Ouais voilà. Mais c’est cool ça a évolué, j’ai l’impression de voir plus d’équipes mixtes avec 2 mecs du 92, un mec du 93 etc. Sauf à Paris intra-muros, là t’as encore des guerres… ça ressemble à des disputes de camping, les nudistes contre les chtis. C’est bon, faites de l’argent tranquillement, ça évitera les drames avec les mamans qui souffrent.
Niveau prétendant à la mairie c’est Game of Thrones, Mélenchon et Castaner ont tourné autour…

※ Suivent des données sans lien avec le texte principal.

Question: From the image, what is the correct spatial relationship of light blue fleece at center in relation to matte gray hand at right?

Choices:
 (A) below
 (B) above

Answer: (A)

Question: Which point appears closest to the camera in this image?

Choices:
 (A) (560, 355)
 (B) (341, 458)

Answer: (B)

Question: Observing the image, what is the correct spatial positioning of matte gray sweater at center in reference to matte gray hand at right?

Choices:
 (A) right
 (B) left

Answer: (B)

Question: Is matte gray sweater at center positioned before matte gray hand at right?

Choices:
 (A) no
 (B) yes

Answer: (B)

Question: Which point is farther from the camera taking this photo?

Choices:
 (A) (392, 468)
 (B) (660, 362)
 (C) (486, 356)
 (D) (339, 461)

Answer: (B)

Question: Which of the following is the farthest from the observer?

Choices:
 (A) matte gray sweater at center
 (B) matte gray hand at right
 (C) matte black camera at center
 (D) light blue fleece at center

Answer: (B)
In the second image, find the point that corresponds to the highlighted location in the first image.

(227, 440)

Frérot moi depuis que je suis né y’a Gaudin, comme Bouteflika. Le changement ce serait bien, qui que ce soit. C’est trop là. La ville niveau infrastructures, y’a du mieux, mais Marseille c’est tentaculaire. C’est la seule ville en France où tout le monde trafique : l’opticien va te dire bon file 50E, on s’arrange, le taxi pareil, le mec qui fait le sushis, tout le monde. C’est un contraste énorme, c’est très beau mais ça peut monter en 2-2. Je vais finir par me présenter à la mairie, 2022. Le pire c’est qu’il peut la prendre Mélenchon, à Marseille ils aiment les populistes, c’est ça qui est mauvais. Il peut se faire passer pour Che Guevara. On est la seule grande ville avec des immeubles qui s’effondrent encore en France…

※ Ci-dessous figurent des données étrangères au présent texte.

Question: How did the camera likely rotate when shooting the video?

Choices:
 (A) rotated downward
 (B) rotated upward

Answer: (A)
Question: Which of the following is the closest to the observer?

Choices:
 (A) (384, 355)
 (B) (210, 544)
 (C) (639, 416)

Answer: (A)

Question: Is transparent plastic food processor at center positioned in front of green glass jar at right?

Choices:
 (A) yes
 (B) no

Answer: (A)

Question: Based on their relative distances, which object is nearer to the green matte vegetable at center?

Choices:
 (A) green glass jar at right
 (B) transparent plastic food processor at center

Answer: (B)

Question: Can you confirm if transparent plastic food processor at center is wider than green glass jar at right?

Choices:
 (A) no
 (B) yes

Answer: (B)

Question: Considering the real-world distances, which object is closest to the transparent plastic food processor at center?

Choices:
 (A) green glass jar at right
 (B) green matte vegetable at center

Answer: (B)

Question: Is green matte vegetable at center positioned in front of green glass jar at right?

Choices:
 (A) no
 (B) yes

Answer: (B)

D’ailleurs les prisons dans le sud, il y avait aussi des histoires comme ça.
Moi je suis privilégié par mon statut. Mon p’tit plaisir c’est des trucs tout bidons : des kinders, des crevettes, de la viande, du whisky, un petit iPhone… Y’a des classes sociales en détention, c’est ça que je reproche aux surveillants : ils se comportent pas du tout pareil avec les indigents qu’avec toi. Ils voient ton pécule et se disent « ok lui il est important ». C’est un métier alimentaire : aucun petit de 4 ans te dit qu’il veut être surveillant. Ils sont plus dans la répression que dans la psychologie. Sauf que normalement tu dois prendre sur toi, quand tu mets ta tenue tu es un fonctionnaire de justice, tu dois respecter les normes. On est le pays le plus condamné en Europe, c’est chaud quand même.

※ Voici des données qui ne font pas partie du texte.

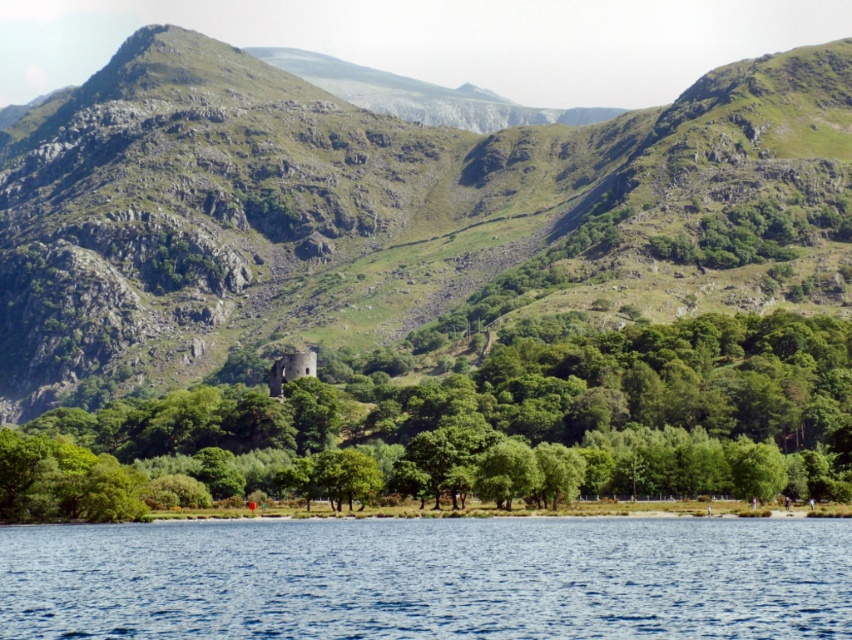
Does point (0, 140) lie behind point (444, 556)?

Yes, point (0, 140) is farther from viewer.

Find the location of a particular element. The width and height of the screenshot is (852, 640). green rocky mountain at center is located at coordinates (355, 205).

At what (x,y) coordinates should I click in order to perform the action: click on blue liquid water at lower center. Please return your answer as a coordinate pair (x, y). The width and height of the screenshot is (852, 640). Looking at the image, I should click on (429, 579).

This screenshot has height=640, width=852. Find the location of `blue liquid water at lower center`. blue liquid water at lower center is located at coordinates (429, 579).

You are a GUI agent. You are given a task and a screenshot of the screen. Output one action in this format:
    pyautogui.click(x=<x>, y=<y>)
    Task: Click on the blue liquid water at lower center
    This screenshot has width=852, height=640.
    Given the screenshot: What is the action you would take?
    pyautogui.click(x=429, y=579)

Is point (73, 230) farther from viewer compared to point (635, 422)?

Yes, it is behind point (635, 422).

Is point (815, 193) more distant than point (444, 488)?

That is True.

In order to click on green rocky mountain at center in this screenshot , I will do `click(355, 205)`.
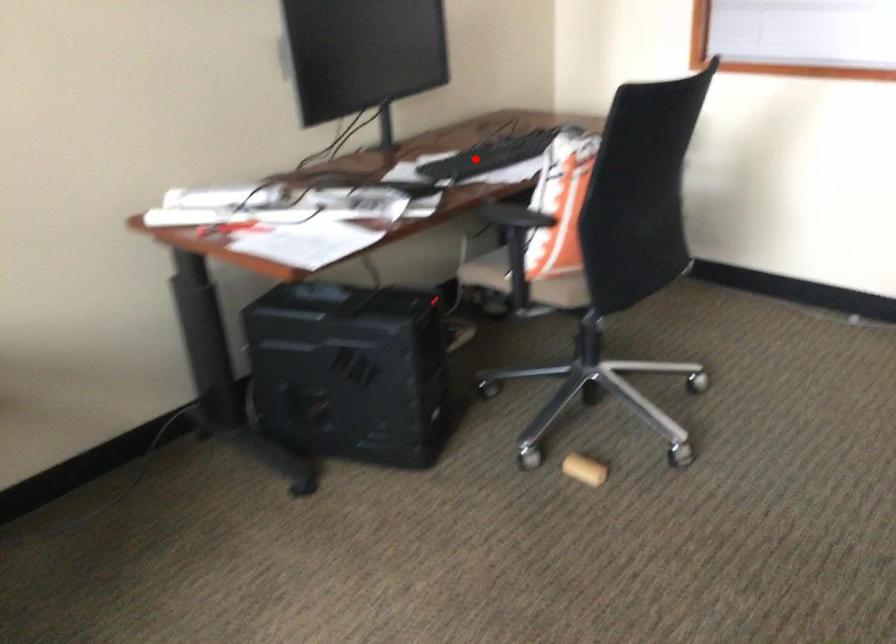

La fameuse double-grille, c’est toujours illégal « en théorie ».
T’as pas le droit ! Ils paient pour ça, en plus des barreaux ils te mettent des grilles, pfff. Tu as peut-être que 20% de vrais fils de pute chez les surveillants, mais forcément, du point de vue d’un détenu tu retiens que le négatif, c’est humain… Les Baumettes historiques ça a fermé, les Baumettes 2 c’est plus propre, neuf. Mais j’ai connu les historiques, celles où y’avait mon père en 1957 : les escaliers s’effondraient, les rats frangins c’était fou, les mouettes cassent les couilles, les douches c’était n’importe quoi. Mon père y était par rapport au FLN, lui est rentré pour ses idées, moi je suis rentré pour vente de drogues, c’est pas comparable. Il est fier que je sois sorti et que j’ai à peu près… compris.
Le premier album de Soso Maness Rescapé est sorti en mars chez Sony.